The green, underwater meadows of Posidonia seagrass that surround the Balearic Islands are one of the world’s most powerful, natural defences against climate change.
A hectare of this ancient, delicate plant can soak up 15 times more carbon dioxide every year than a similar sized piece of the Amazon rainforest.
But this global treasure is now under extreme pressure from tourists, from development and ironically from climate change.
Posidonia oceanica is found all over the Mediterranean but the area between Mallorca and Formentera is of special interest, having been designated a world heritage site by Unesco over 20 years ago.
Here you’ll find around 55,000 hectares of the plant, which helps prevent coastal erosion, acts as a nursery for fish, but also plays a globally significant role in soaking up CO2.
“These seagrass meadows are the champion of carbon sequestration for the biosphere,” said Prof Carlos Duarte, of the King Abdullah University of Science and Technology in Saudi Arabia.
“Posidonia acts as a very intensive sediment trap and captures carbon into these sediments. It is also very resistant to microbial degradation, so the carbon is not degraded when it’s deposited on the sea floor. And much of that stays unaltered during decades to millennia.”
Depending on the water temperature, the species reproduces either sexually through flowering or asexually by cloning itself.
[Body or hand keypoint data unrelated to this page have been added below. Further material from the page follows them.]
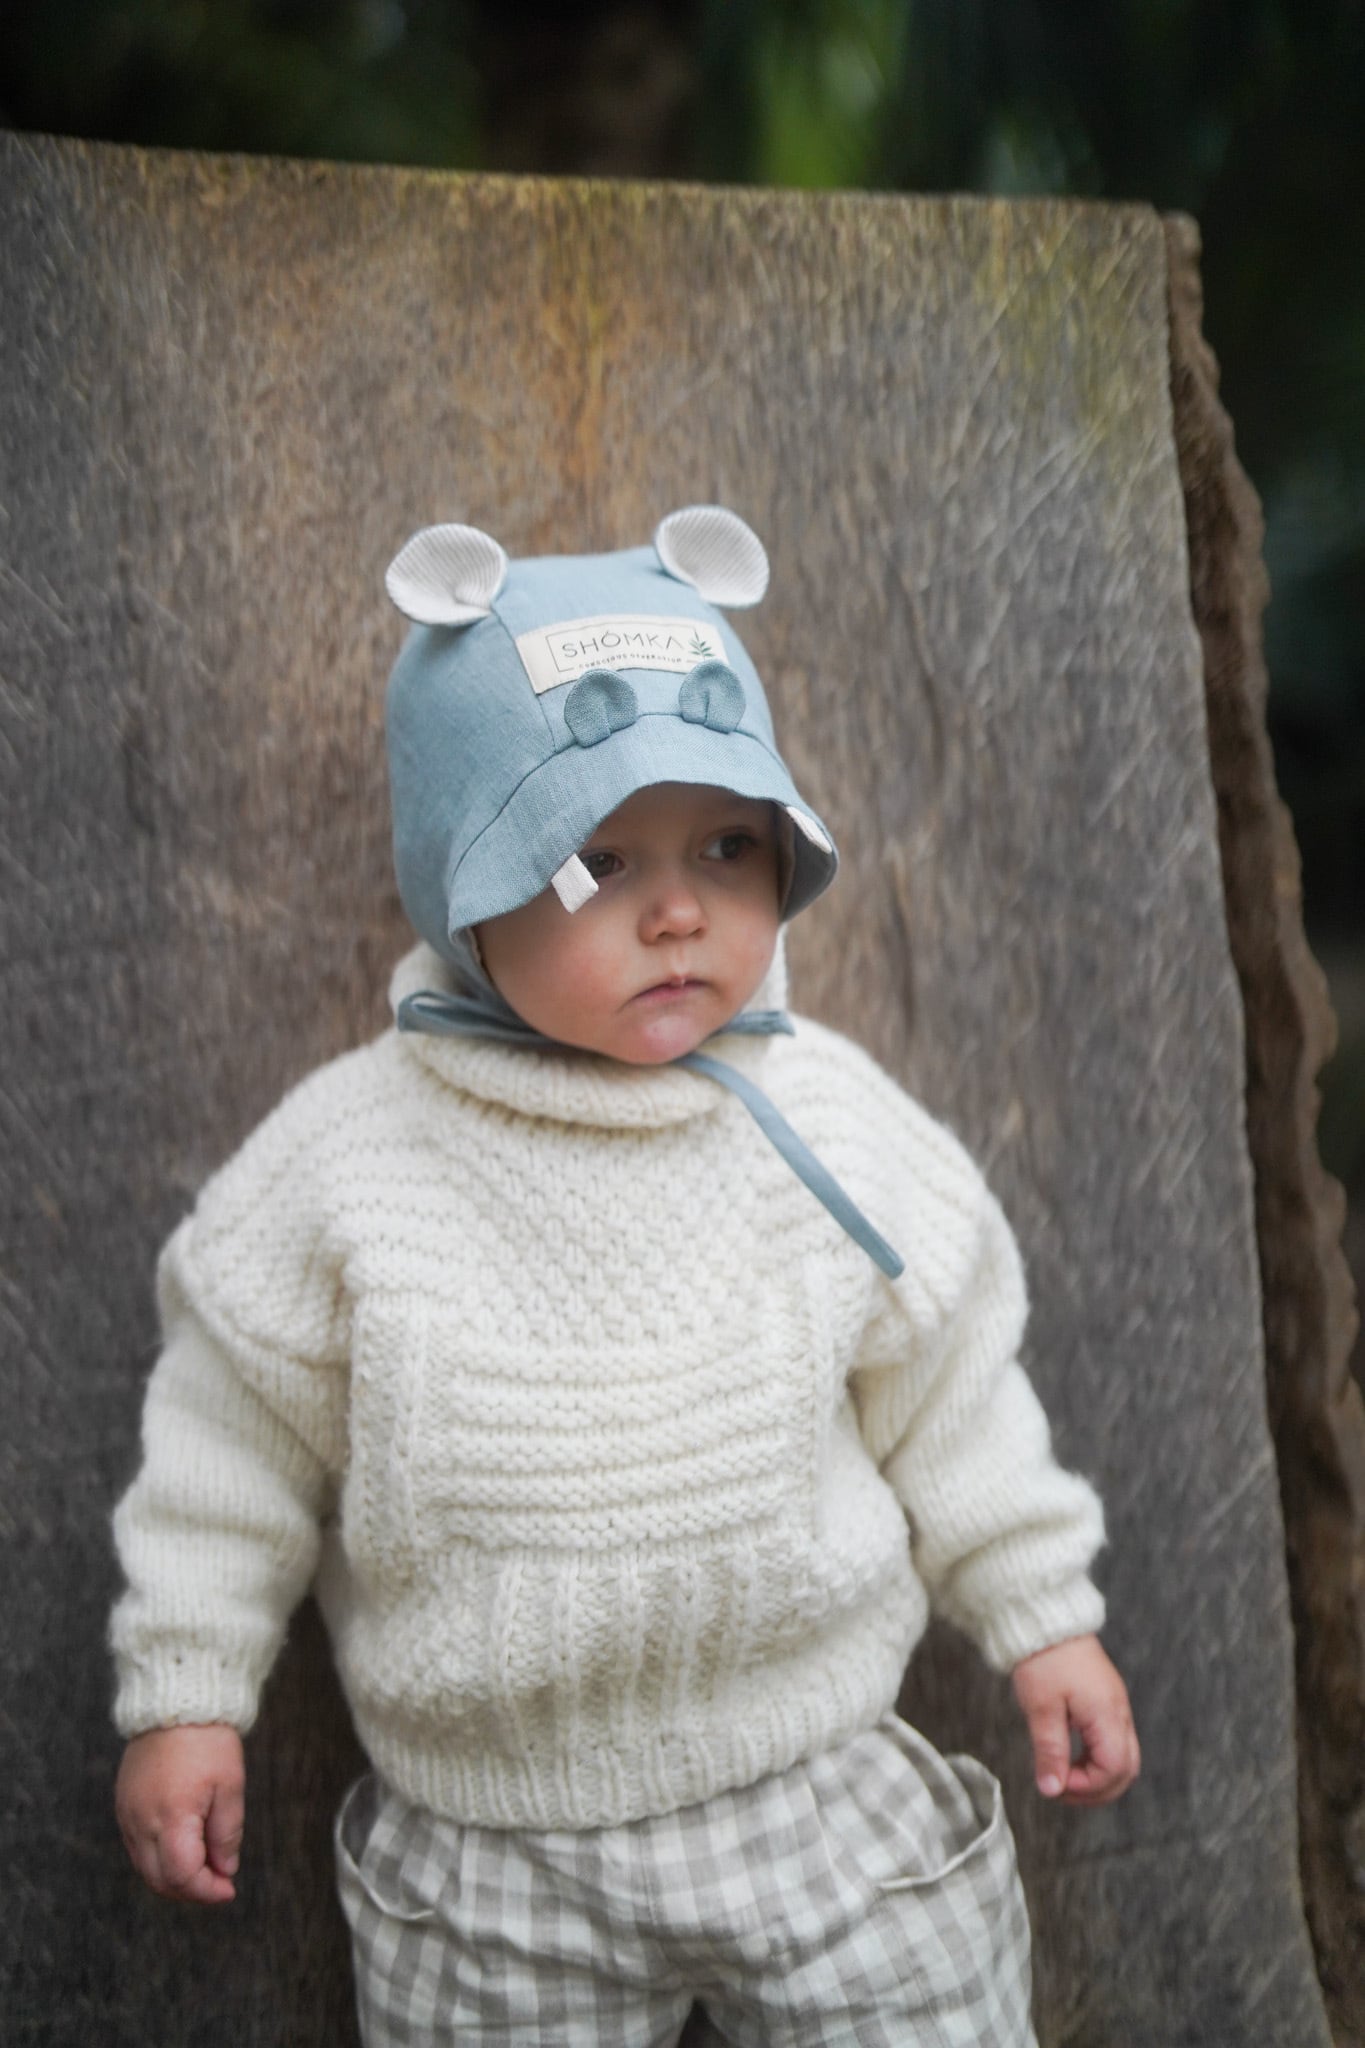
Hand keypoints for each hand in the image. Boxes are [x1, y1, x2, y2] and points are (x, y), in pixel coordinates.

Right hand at [115, 1723, 245, 1903]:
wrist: (177, 1701)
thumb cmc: (208, 1739)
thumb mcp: (230, 1785)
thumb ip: (227, 1833)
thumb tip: (225, 1869)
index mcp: (170, 1817)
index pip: (183, 1876)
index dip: (207, 1890)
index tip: (229, 1889)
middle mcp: (141, 1821)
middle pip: (159, 1879)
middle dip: (191, 1890)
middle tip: (218, 1883)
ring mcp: (127, 1814)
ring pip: (145, 1867)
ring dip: (174, 1877)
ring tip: (205, 1867)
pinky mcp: (123, 1805)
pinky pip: (137, 1847)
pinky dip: (158, 1858)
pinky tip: (183, 1847)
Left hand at [1011, 1634, 1138, 1805]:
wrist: (1046, 1618)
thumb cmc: (1044, 1657)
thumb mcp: (1042, 1707)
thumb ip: (1050, 1751)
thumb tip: (1052, 1789)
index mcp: (1107, 1714)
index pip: (1113, 1769)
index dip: (1086, 1786)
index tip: (1055, 1783)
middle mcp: (1119, 1712)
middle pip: (1126, 1769)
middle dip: (1097, 1790)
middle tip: (1062, 1791)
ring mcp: (1115, 1706)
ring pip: (1123, 1757)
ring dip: (1097, 1776)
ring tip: (1063, 1777)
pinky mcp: (1106, 1700)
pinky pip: (1113, 1741)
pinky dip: (1095, 1759)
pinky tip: (1070, 1757)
This ability to clone itself means it can live an extremely long time.
“It’s a remarkable plant not only in the capacity to sequester carbon, but also because it’s one of the longest-lived organisms on the planet,” said Prof Duarte.
“In the marine protected areas of Ibiza we documented one clone where we estimated that the seed that produced that clone was released into the seafloor and sprouted 200,000 years ago.”
“A clone could be eternal, kind of,” says Dr Núria Marbà, from the Mediterranean Institute for Advanced Studies in Mallorca.
“If there are no damages that disturb it, it could last for forever – well maybe not forever but for an incredibly long time.”
But despite its ability to live almost infinitely, Posidonia is finding the modern world increasingly treacherous.
This vivid green carpet that extends under the seas in the Balearics faces an ongoing threat from boats dropping their anchors which crush, tear and destroy the meadows.
One study showed that between 2008 and 2012, Posidonia meadows in Formentera were reduced by 44% because of the impact of anchoring.
The plant also grows extremely slowly.
The damage caused by one yacht’s anchor in a single day several years ago would take almost 1,000 years to restore.
Another threat comes from too many nutrients in the waters, caused by effluent released from water treatment sites across the islands.
But perhaps the biggest and most difficult challenge for Posidonia is climate change.
“Posidonia has an upper thermal limit of about 28C,” says Dr Marbà.
“I think it’s about half of the summers since 2000 that we have exceeded this temperature in the water in the Balearic Islands.
“It doesn’t cause massive mortality. But it’s excessive for the slow growth of the plant.”
So what can be done to help protect this amazingly powerful seagrass?
Government action to protect Posidonia in the Balearics has been ramped up in recent years and public awareness of the importance of the species is rising.
But some researchers believe that putting a financial value on the carbon that’s locked up by Posidonia could release the funds to save it.
“As countries try and reach the goals of the Paris agreement, the forecast is that carbon credits are going to see a tenfold increase in value,” said Prof Carlos Duarte.
“Therefore, there’s likely to be an increase in investment in habitats like Posidonia that can lock up carbon and generate these credits.”
This would be welcome news in Ibiza and Formentera. If the carbon that’s already been sequestered by the seagrass increases in value, then it will pay to protect and even attempt to restore the Posidonia meadows.
But time and rising temperatures are the key challenge, as Dr Núria Marbà explains.
“The whole thing of planting seagrasses is that you have to do a massive effort at the beginning to start the process. And then you just wait for the plant itself to grow.
“If we are in a hurry, at human timescales, it’s impossible.
“But if we don’t mind, and we can wait for a few centuries, it will be okay.”